» **Available data**
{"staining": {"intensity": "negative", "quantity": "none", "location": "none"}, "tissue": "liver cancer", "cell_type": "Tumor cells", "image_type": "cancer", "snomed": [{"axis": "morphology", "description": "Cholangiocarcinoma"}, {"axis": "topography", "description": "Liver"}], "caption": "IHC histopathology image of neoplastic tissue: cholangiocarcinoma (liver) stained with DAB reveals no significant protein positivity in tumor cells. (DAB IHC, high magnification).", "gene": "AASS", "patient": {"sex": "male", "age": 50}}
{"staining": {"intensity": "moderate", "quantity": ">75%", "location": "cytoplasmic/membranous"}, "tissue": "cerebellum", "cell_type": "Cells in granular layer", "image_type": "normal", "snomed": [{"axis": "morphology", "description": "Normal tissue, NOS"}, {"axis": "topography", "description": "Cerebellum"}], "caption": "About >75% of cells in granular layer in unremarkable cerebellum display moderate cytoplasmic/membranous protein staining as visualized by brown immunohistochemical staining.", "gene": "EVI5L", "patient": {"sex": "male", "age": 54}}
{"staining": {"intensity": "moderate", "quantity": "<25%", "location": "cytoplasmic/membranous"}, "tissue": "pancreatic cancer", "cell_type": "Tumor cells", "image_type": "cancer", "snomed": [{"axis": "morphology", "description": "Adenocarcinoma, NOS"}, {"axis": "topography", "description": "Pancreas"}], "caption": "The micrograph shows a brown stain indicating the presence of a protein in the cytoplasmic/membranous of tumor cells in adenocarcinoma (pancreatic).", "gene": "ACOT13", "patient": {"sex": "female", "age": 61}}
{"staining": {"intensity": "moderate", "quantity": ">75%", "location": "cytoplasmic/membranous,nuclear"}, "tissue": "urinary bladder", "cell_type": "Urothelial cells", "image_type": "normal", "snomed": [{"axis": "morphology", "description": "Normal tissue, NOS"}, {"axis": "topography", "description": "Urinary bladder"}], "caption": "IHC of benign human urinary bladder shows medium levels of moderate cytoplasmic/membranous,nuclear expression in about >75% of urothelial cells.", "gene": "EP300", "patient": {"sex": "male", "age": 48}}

» **What you have to do**
What is needed is an exact transcription of all the data.

» **Task solution**
{"staining": {"intensity": "negative", "quantity": "none", "location": "none"}, "tissue": "liver cancer", "cell_type": "Tumor cells", "image_type": "cancer", "snomed": [{"axis": "morphology", "description": "Cholangiocarcinoma"}, {"axis": "topography", "description": "Liver"}], "caption": "IHC histopathology image of neoplastic tissue: cholangiocarcinoma (liver) stained with DAB reveals no significant protein positivity in tumor cells. (DAB IHC, high magnification).", "gene": "AASS", "patient": {"sex": "male", "age": 50}}
{"staining": {"intensity": "moderate", "quantity": ">75%", "location": "cytoplasmic/membranous"}, "tissue": "cerebellum", "cell_type": "Cells in granular layer", "image_type": "normal", "snomed": [{"axis": "morphology", "description": "Normal tissue, NOS"}, {"axis": "topography", "description": "Cerebellum"}], "caption": "About >75% of cells in granular layer in unremarkable cerebellum display moderate cytoplasmic/membranous protein staining as visualized by brown immunohistochemical staining.", "gene": "EVI5L", "patient": {"sex": "male", "age": 54}}
{"staining": {"intensity": "moderate", "quantity": "<25%", "location": "cytoplasmic/membranous"}, "tissue": "pancreatic cancer", "cell_type": "Tumor cells", "image_type": "cancer", "snomed": [{"axis": "morphology", "description": "Adenocarcinoma, NOS"}, {"axis": "topography", "description": "Pancreas"}], "caption": "The micrograph shows a brown stain indicating the presence of a protein in the cytoplasmic/membranous of tumor cells in adenocarcinoma (pancreatic).", "gene": "ACOT13", "patient": {"sex": "female", "age": 61}}
{"staining": {"intensity": "moderate", "quantity": ">75%", "location": "cytoplasmic/membranous,nuclear"}, "tissue": "urinary bladder", "cell_type": "Urothelial cells", "image_type": "normal", "snomed": [{"axis": "morphology", "description": "Normal tissue, NOS"}, {"axis": "topography", "description": "Urinary bladder"}], "caption": "IHC of benign human urinary bladder shows medium levels of moderate cytoplasmic/membranous,nuclear expression in about >75% of urothelial cells.", "gene": "EP300", "patient": {"sex": "male", "age": 48}}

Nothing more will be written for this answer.